With amazing efficiency, we check most of our things into Helsinki airport lockers and got onto a bus heading to downtown Helsinki.

We used a city map that we picked up at the airport to navigate the city centre's main attractions: Senate Square and the Lutheran Cathedral, the Orthodox Cathedral and the Harbour Front Market.
Our afternoon provided us with a nice distraction from the fact that we would soon be unloading our 80kg of luggage into the Delhi heat.    

The Himalayas: How to Pick a Cycling Destination

Our destination selection usually begins shortly after returning from a trip, sometimes even during one. After several backpacking trips Yann had begin to hint at a cycling trip which for some reason I agreed to (in the winter the actual consequences of such a decision do not sink in quite yet). The longest cycling trip we had ever undertaken was a 4 day, 250km trip around Lac St-Jean in Northern Quebec. After 2 days, I contracted a mystery-illness and gave up. So, it was pretty obvious to us that we had the cycling credentials to undertake anything.

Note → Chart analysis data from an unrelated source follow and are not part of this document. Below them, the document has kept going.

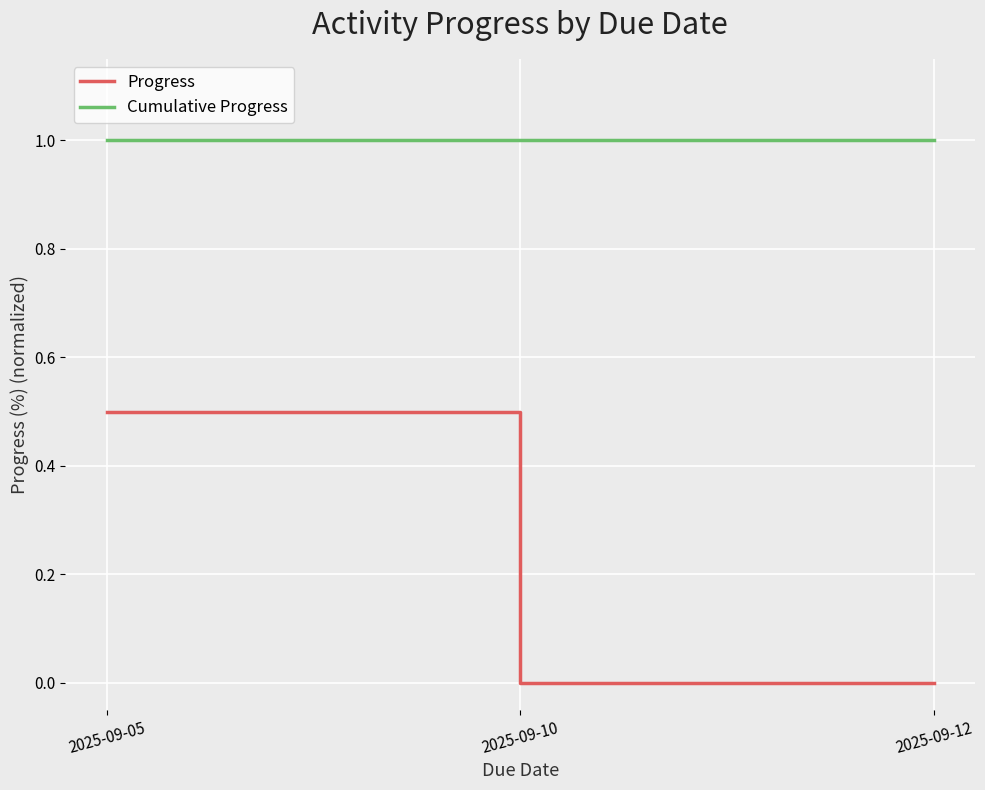

Reading left to right, extract all data points from this chart.

Progress: 2025-09-05=0.5	2025-09-10=0.0	2025-09-12=0.0
Cumulative Progress: 2025-09-05=1.0	2025-09-10=1.0	2025-09-12=1.0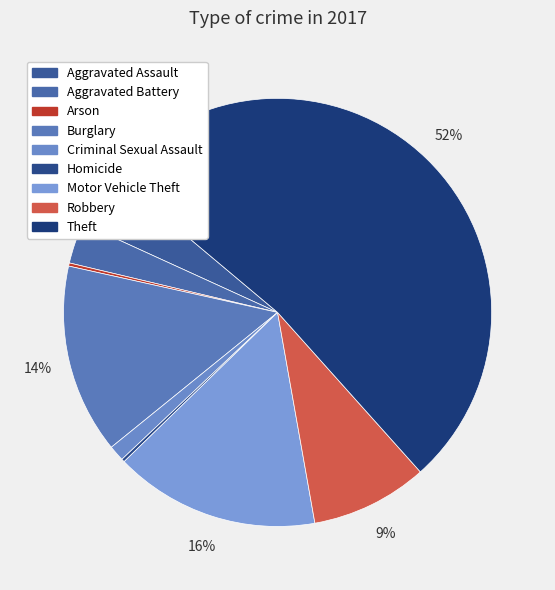

To the nearest percent, what is the difference between the largest and smallest slice percentages?

52%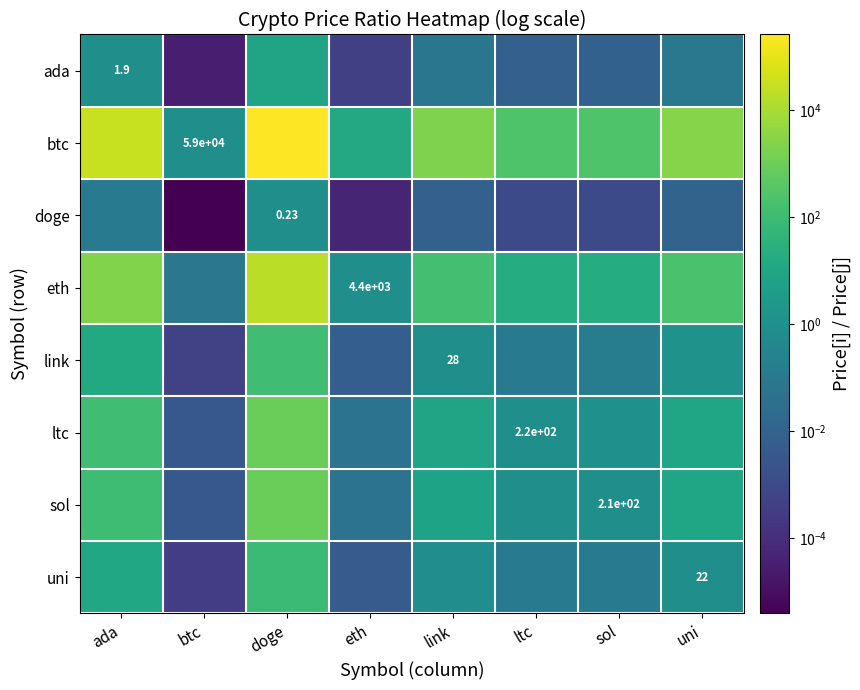

What is the total value across all series at eth?

14.7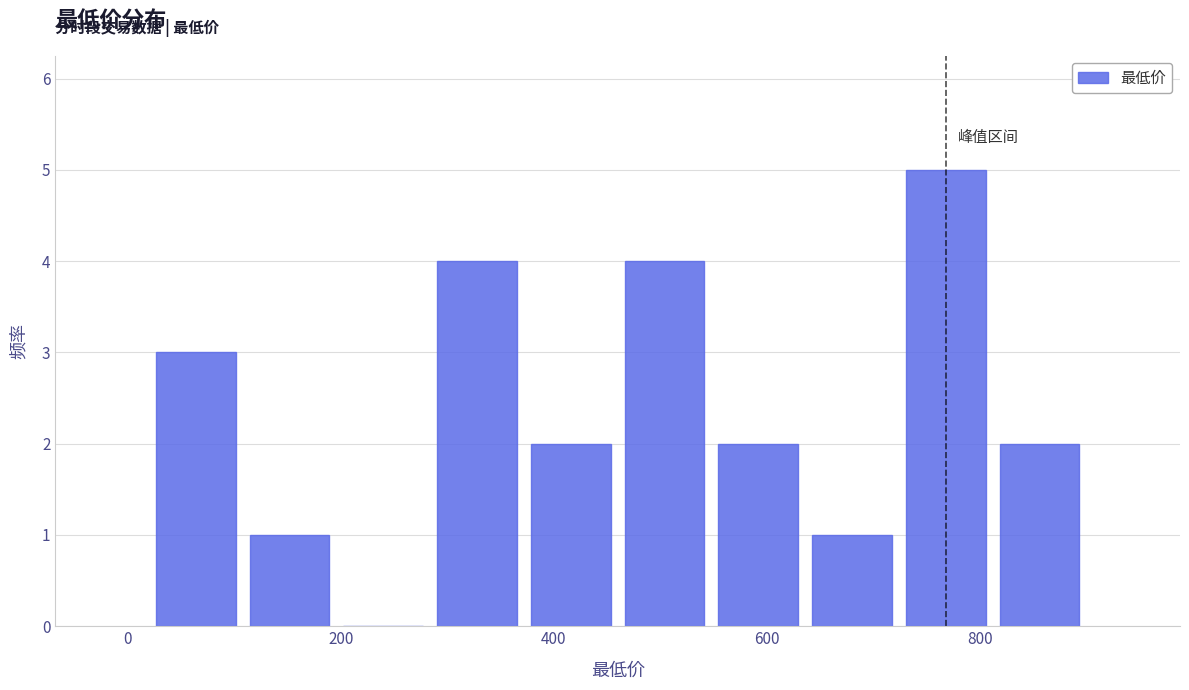

Over which range of the x-axis is the bar tallest?

720 to 820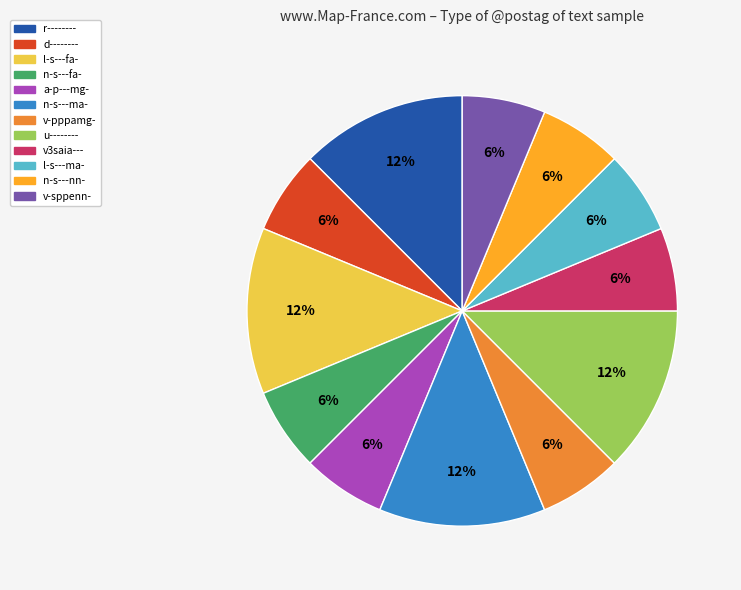

The n-s---nn- slice represents 6% of the pie. True or false?

True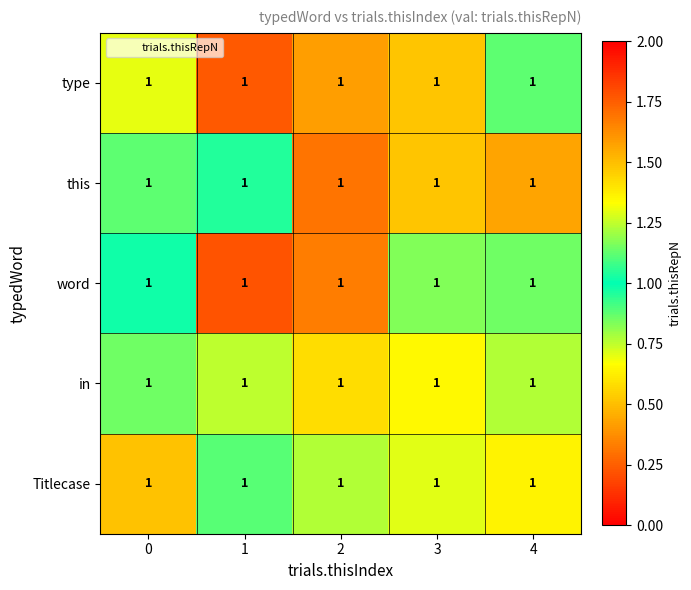

Is it true that Titlecase equals 0.3 at 2?

False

We had traveled to Ladakh in Northern India several years earlier and both agreed that we would return. So without much debate we decided to explore the possibility of cycling there. I suggested that we include the even remoter region of Zanskar in our plans, sort of thinking that Yann might abandon the idea of cycling. Many of Zanskar's villages are accessible only on foot, by narrow cliff-side trails.

Ladakh and Zanskar can be approached from the north, by road, or from the south, on foot over the Shingo-La Pass (5,091m). By road, there are two routes, one through Kashmir by the Srinagar-Leh highway and the more popular Manali-Leh highway. We hoped to avoid taking the Srinagar-Leh highway through Kashmir because we had traveled it a few years earlier and which would involve many more kilometers of cycling. We also wanted a route that would not involve doubling back on our tracks like riding the Manali-Leh highway twice. We started seriously considering the more technically difficult off-road route. We just needed some advice as to whether the stretch of non-existent road between the small village of Darcha and Padum, the capital of the Zanskar valley was actually bike-navigable.

We turned to Google with the query cyling zanskar valley turning up a great discussion on the travel forum Indiamike.com. Of course we weren't the first people to think of this! A series of responses basically said that cycling through Zanskar was impossible, with poster Captain bruce being the most forceful in the voicing of his opinion: "dont even think it unless you are a special forces paratrooper" (giving me momentary hope of abandoning this harebrained plan)

But then Belarusian mountain biker mikola saved the day with his post "cannot say it was absolutely effortless - a lot of 'hike and bike'... p.s. we aren't special forces paratroopers". Sealing our choice of destination.
We purchased plane tickets a few days after reading this series of posts (we had to make sure we wouldn't change our minds).